La chaîne de valeur : c’est fini

Gilles MartinPar Gilles Martin (chroniqueur exclusif)Président fondateur de PMP et fondateur de Youmeo

La vision stratégique des entreprises a longtemps été construite autour de la notion de « valeur ajoutée » et de « chaîne de valeur ». On connaît l’histoire : C’est le modèle d’une économie industrielle où chaque entreprise occupe une place dans cette « chaîne de valeur ». En amont on trouve les fournisseurs, qui apportent les « inputs ». L’entreprise ajoute de la valeur à ces « inputs », avant de passer ceux-ci en aval au prochain acteur, le consommateur, ou un nouvel intermédiaire qui ajoutera de la valeur avant de distribuer au consommateur final. Dans cette perspective, la stratégie est l’art de positionner l’entreprise dans la bonne place de la chaîne de valeur, le bon business, le bon segment de marché, et les meilleures activités de valeur ajoutée.

Seulement, voilà, cette vision tend à devenir inopérante aujourd’hui.

Ah bon, pourquoi ?

Car aujourd’hui la compétition est devenue globale, les marchés changent, de nouvelles technologies sont apparues, qui ont permis de développer un phénomène nouveau : les plateformes.

Ce sont des systèmes ouverts et collaboratifs qui, par eux-mêmes, créent de la valeur. La valeur est créée par l’écosystème. Le développement des réseaux sociaux a boosté le phénomène. Airbnb, Uber, sont autant d’exemples de ces plateformes qui n’ont rien à voir avec une chaîne de valeur ; c’est la connexion qui crée la valeur. C’est aussi le cas du modèle de Facebook, ou d’un réseau comme le World Economic Forum de Davos. 

Dans ce contexte où les réalités des entreprises deviennent plus systémiques et complexes, toutes les idées qui se construisent sur des secteurs « stables », sur une vision « sectorielle » ou une « industrie », où la valeur se crée de manière linéaire, deviennent erronées. Il n’est plus possible de s’imaginer qu’une entreprise est dans une « industrie » ou un « secteur » particulier, partageant des similarités avec des entreprises qui vendent les mêmes produits ou services. Cela ne reflète plus tellement ce qui se passe réellement dans la création de valeur. Les espaces de création de valeur sont multi-industries. Par exemple qu’est-ce qu’aujourd’hui que « l’industrie de la musique » ? Cela inclue de nombreux intervenants, y compris le partage de musique sur les plateformes de streaming, les fabricants de smartphones par exemple. La collaboration et la compétition s’exercent entre des entités aux compétences et expertises multiples. Même constat dans le « secteur » des « Transports » : ce n’est plus la compétition entre modes de transports qui est importante, mais une vision plus globale de la mobilité.

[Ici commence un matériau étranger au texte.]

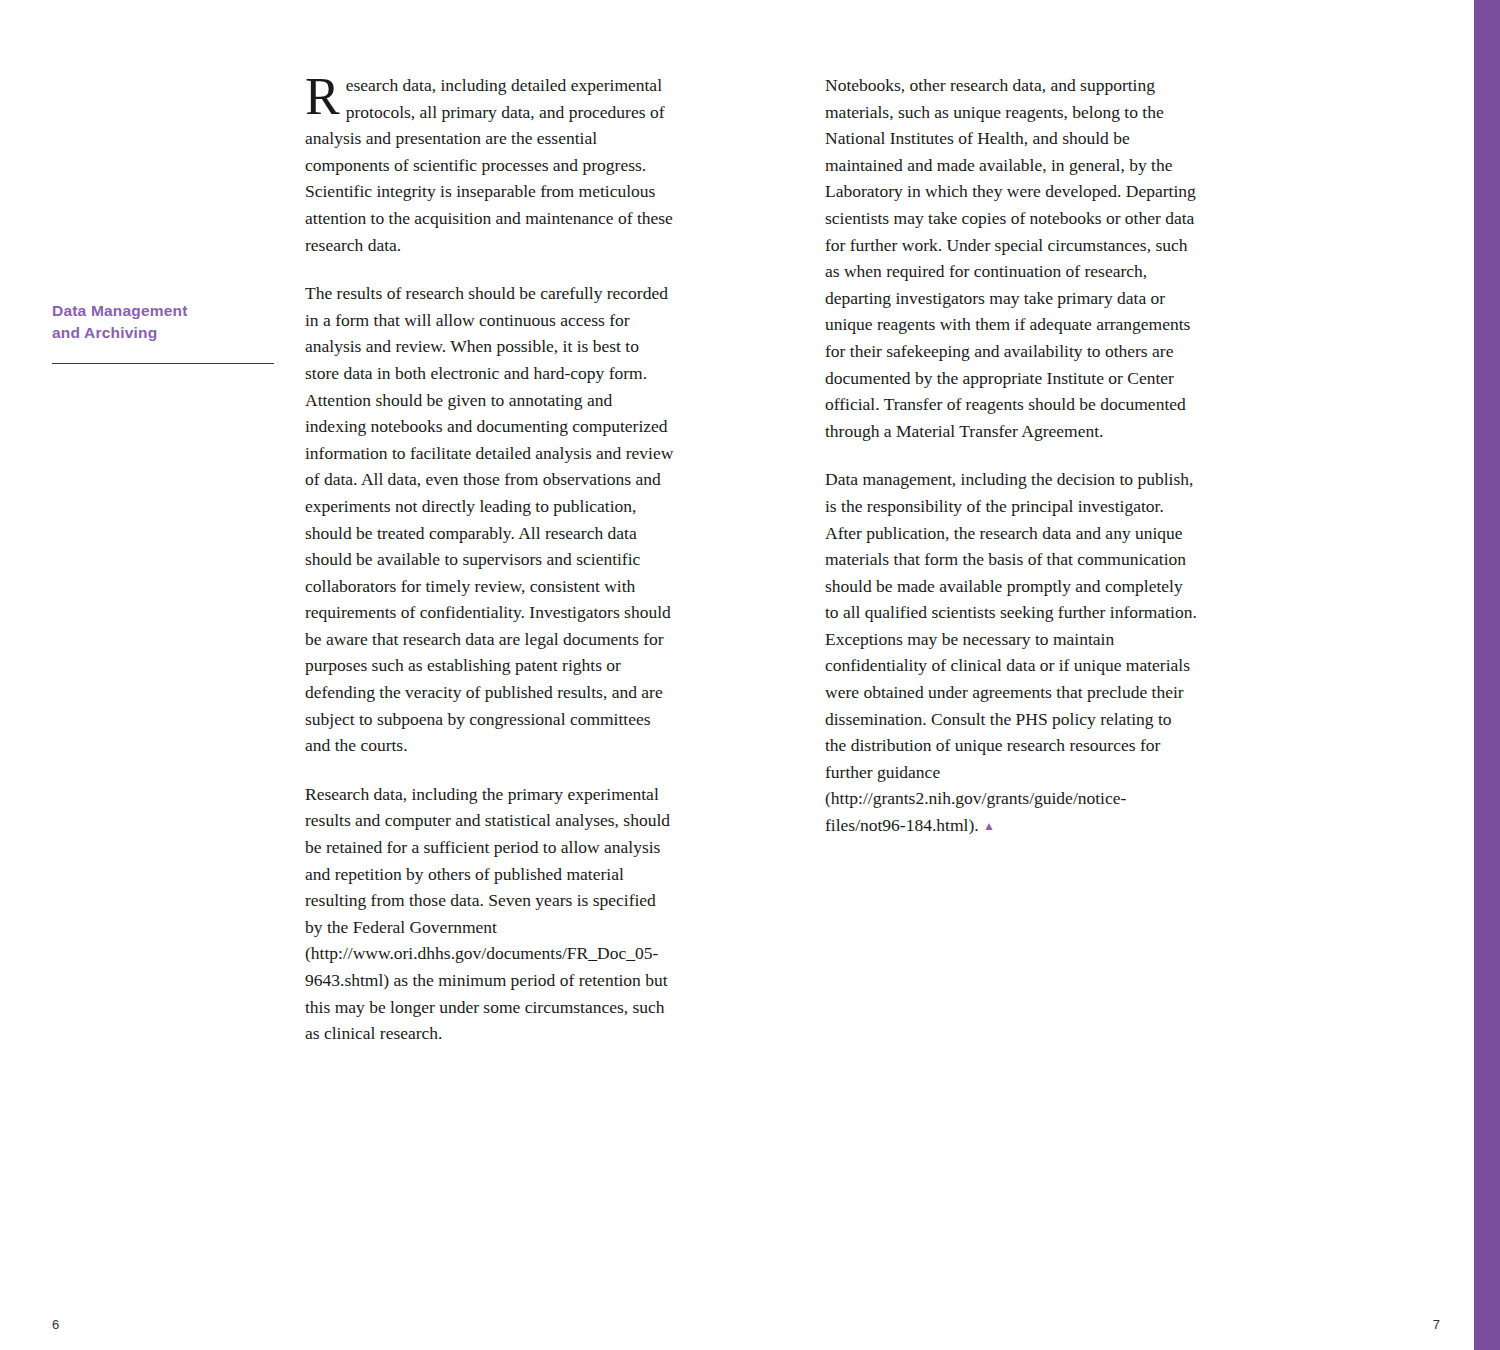Data Management
and Archiving
Research data, including detailed experimental protocols, all primary data, and procedures of analysis and presentation are the essential components of scientific processes and progress. Scientific integrity is inseparable from meticulous attention to the acquisition and maintenance of these research data.
The results of research should be carefully recorded in a form that will allow continuous access for analysis and review. When possible, it is best to store data in both electronic and hard-copy form. Attention should be given to annotating and indexing notebooks and documenting computerized information to facilitate detailed analysis and review of data. All data, even those from observations and experiments not directly leading to publication, should be treated comparably. All research data should be available to supervisors and scientific collaborators for timely review, consistent with requirements of confidentiality. Investigators should be aware that research data are legal documents for purposes such as establishing patent rights or defending the veracity of published results, and are subject to subpoena by congressional committees and the courts.
Research data, including the primary experimental results and computer and statistical analyses, should be retained for a sufficient period to allow analysis and repetition by others of published material resulting from those data. Seven years is specified by the Federal Government (http://www.ori.dhhs.gov/documents/FR_Doc_05-9643.shtml) as the minimum period of retention but this may be longer under some circumstances, such as clinical research.
Notebooks, other research data, and supporting materials, such as unique reagents, belong to the National Institutes of Health, and should be maintained and made available, in general, by the Laboratory in which they were developed. Departing scientists may take copies of notebooks or other data for further work. Under special circumstances, such as when required for continuation of research, departing investigators may take primary data or unique reagents with them if adequate arrangements for their safekeeping and availability to others are documented by the appropriate Institute or Center official. Transfer of reagents should be documented through a Material Transfer Agreement.
Data management, including the decision to publish, is the responsibility of the principal investigator. After publication, the research data and any unique materials that form the basis of that communication should be made available promptly and completely to all qualified scientists seeking further information. Exceptions may be necessary to maintain confidentiality of clinical data or if unique materials were obtained under agreements that preclude their dissemination. Consult the PHS policy relating to the distribution of unique research resources for further guidance (http://grants2.nih.gov/grants/guide/notice-files/not96-184.html). ▲
6
7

En considérant ainsi les systèmes comme créateurs de valeur, de nouvelles opportunités de coopération peuvent être imaginées. Ainsi un constructeur automobile va s’intéresser à la planification urbaine, à l’exploitation de systèmes de véhicules autonomes, et éventuellement sous-traiter à d’autres des activités qui étaient auparavant dans son cœur de métier. Penser « système » plutôt que « chaîne de valeur » est source d’innovation et d’invention de nouveaux « business models ».

Cette révolution concerne aussi les consultants. Tous ceux qui se présentent comme des experts de « secteurs » deviennent suspects : En s’accrochant à des vieux modèles concurrentiels de « chaîne de valeur » ne se sont-ils pas mis des œillères qui les empêchent d’inventer les nouveaux modèles et d’innover ? Ce qu’ils appellent leur expertise n’est plus qu’une denrée périmée qui bientôt n’intéressera plus les clients auxquels ils veulent s’adresser. Heureusement les plus innovants l’ont compris et vont faire la différence. Il suffit de ne pas se tromper d’interlocuteurs.

Pour s’habituer à cette nouvelle façon de considérer la réflexion stratégique l’ouvrage de Rafael Ramirez et Ulf Mannevirk, «  Strategy for a networked world » est très utile. Il offre de nombreuses démarches pour conduire les analyses et construire ce qu’ils appellent des «  VCS – Value Creating Systems ». De quoi se lancer dans la « co-création de valeur » en choisissant les bons acteurs et partenaires avec qui nouer les alliances et les relations.

Il n’est pas encore trop tard pour s’y mettre, mais ça devient quand même urgent.